Format the entries below as a Markdown table with the columns Row and Difference, numbering each line and omitting any blank lines. Leave the pictures out of the table.

WORKING DATA
━━━━━━━━━━
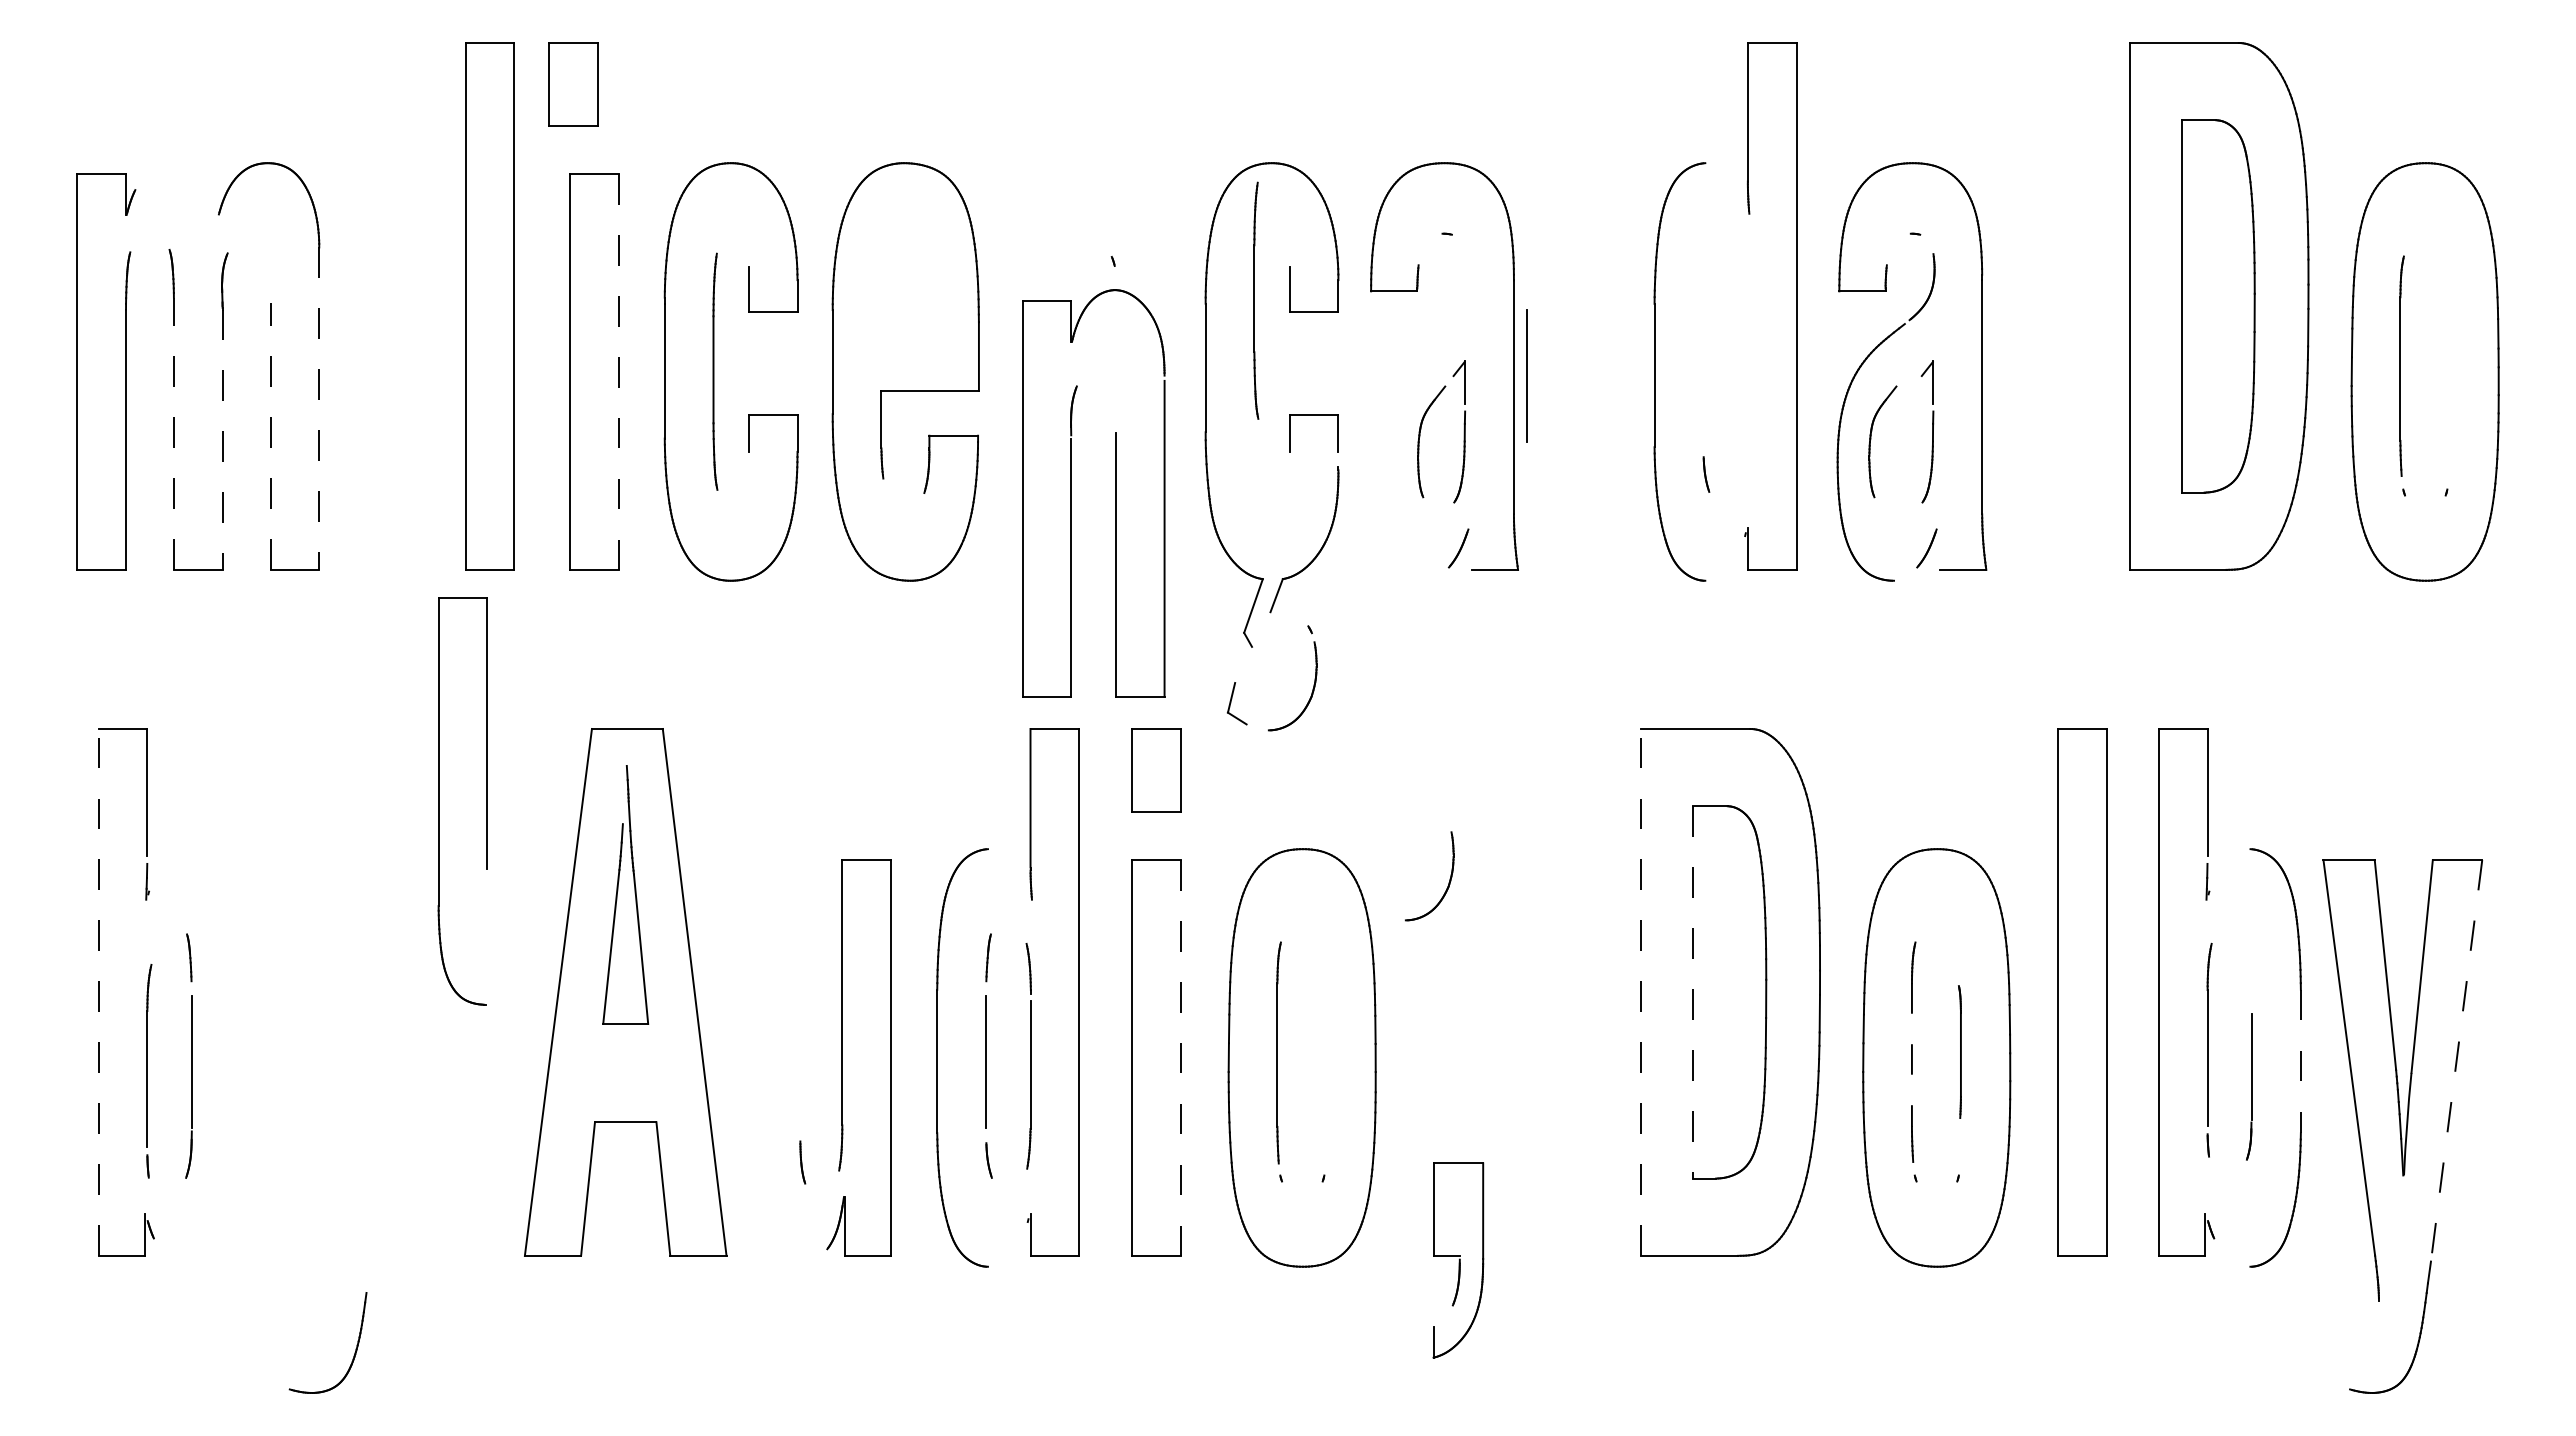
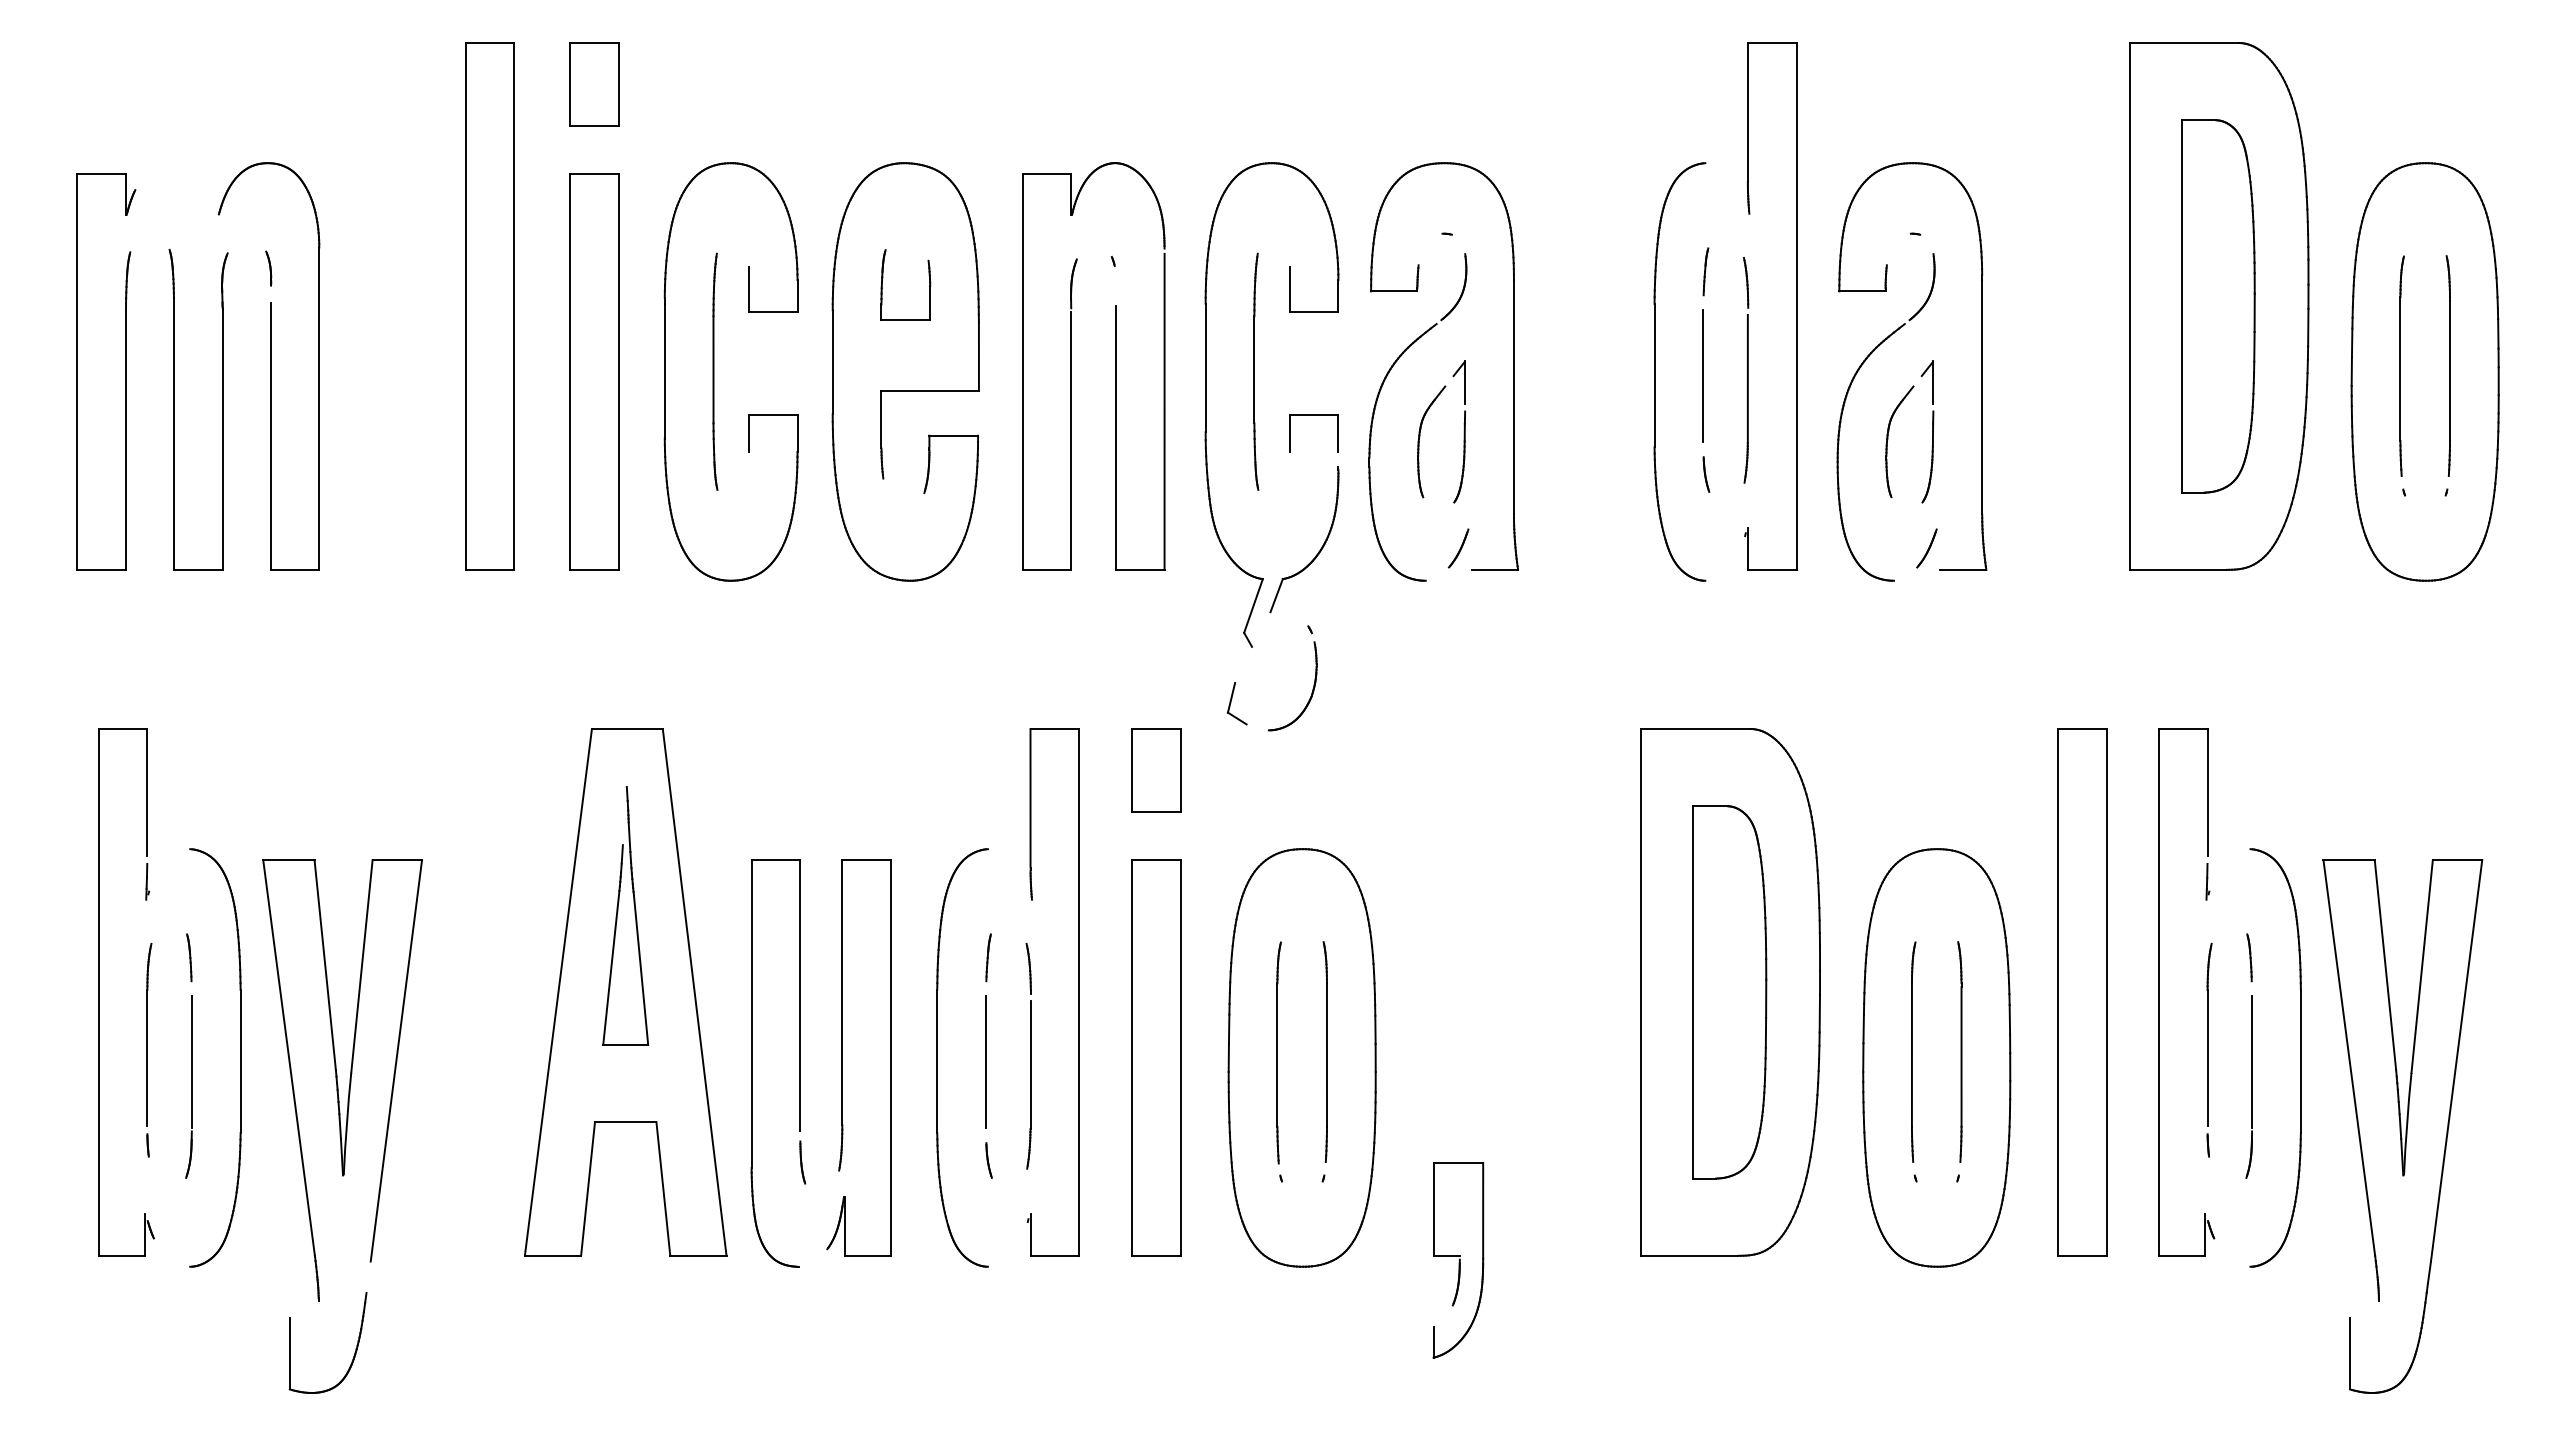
part at (573, 84) position: (573, 84) -> (594, 84)
part at (268, 268): none -> present
part at (1705, 271): none -> present
part at (883, 278): none -> present
part at (1256, 300) position: (1256, 300) -> (1256, 371)
part at (2447, 365): none -> present
part at (1746, 369): none -> present
line at (618, 371): dashed -> solid
line at (1526, 375) position: (1526, 375) -> (1702, 375)
line at (319, 409): dashed -> solid
part at (1375, 410): none -> present
line at (173, 433): dashed -> solid
line at (270, 436): dashed -> solid
part at (1871, 439) position: (1871, 439) -> (1888, 439)
line at (222, 440): dashed -> solid
part at (1071, 493) position: (1071, 493) -> (1071, 366)
part at (439, 801) position: (439, 801) -> (752, 1063)
part at (1448, 882): present -> none
part at (618, 891) position: (618, 891) -> (618, 912)
part at (2249, 957): none -> present
line at (98, 991): dashed -> solid
line at (1641, 991): dashed -> solid
line at (1693, 992): dashed -> solid
part at (1324, 1051): none -> present
part at (1959, 1051) size: 4x134 px -> 6x222 px
line at (1911, 1055): dashed -> solid
part at (240, 1057): none -> present
line at (1180, 1057): dashed -> solid
line at (2300, 1061): dashed -> solid
line at (2456, 1061): dashed -> solid
part at (149, 1071) position: (149, 1071) -> (149, 1050)
part at (342, 1080): none -> present
part at (2249, 1086) size: 7x148 px -> 8x184 px
line at (289, 1353): none -> present
line at (2350, 1353): none -> present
━━━━━━━━━━
WRITTEN RESPONSE
| Row | Difference |
|---|---|
| 1 | part at (573, 84) position: (573, 84) -> (594, 84) |
| 2 | part at (268, 268): none -> present |
| 3 | part at (1705, 271): none -> present |
| 4 | part at (883, 278): none -> present |
| 5 | part at (1256, 300) position: (1256, 300) -> (1256, 371) |
| 6 | part at (2447, 365): none -> present |
| 7 | part at (1746, 369): none -> present |
| 8 | line at (618, 371): dashed -> solid |
| 9 | line at (1526, 375) position: (1526, 375) -> (1702, 375) |
| 10 | line at (319, 409): dashed -> solid |
| 11 | part at (1375, 410): none -> present |
| 12 | line at (173, 433): dashed -> solid |
| 13 | line at (270, 436): dashed -> solid |
| 14 | part at (1871, 439) position: (1871, 439) -> (1888, 439) |
| 15 | line at (222, 440): dashed -> solid |
| 16 | part at (1071, 493) position: (1071, 493) -> (1071, 366) |
| 17 | part at (439, 801) position: (439, 801) -> (752, 1063) |
| 18 | part at (1448, 882): present -> none |
| 19 | part at (618, 891) position: (618, 891) -> (618, 912) |
| 20 | part at (2249, 957): none -> present |
| 21 | line at (98, 991): dashed -> solid |
| 22 | line at (1641, 991): dashed -> solid |
| 23 | line at (1693, 992): dashed -> solid |
| 24 | part at (1324, 1051): none -> present |
| 25 | part at (1959, 1051) size: 4x134 px -> 6x222 px |
| 26 | line at (1911, 1055): dashed -> solid |
| 27 | part at (240, 1057): none -> present |
| 28 | line at (1180, 1057): dashed -> solid |
| 29 | line at (2300, 1061): dashed -> solid |
| 30 | line at (2456, 1061): dashed -> solid |
| 31 | part at (149, 1071) position: (149, 1071) -> (149, 1050) |
| 32 | part at (342, 1080): none -> present |
| 33 | part at (2249, 1086) size: 7x148 px -> 8x184 px |
| 34 | line at (289, 1353): none -> present |
| 35 | line at (2350, 1353): none -> present |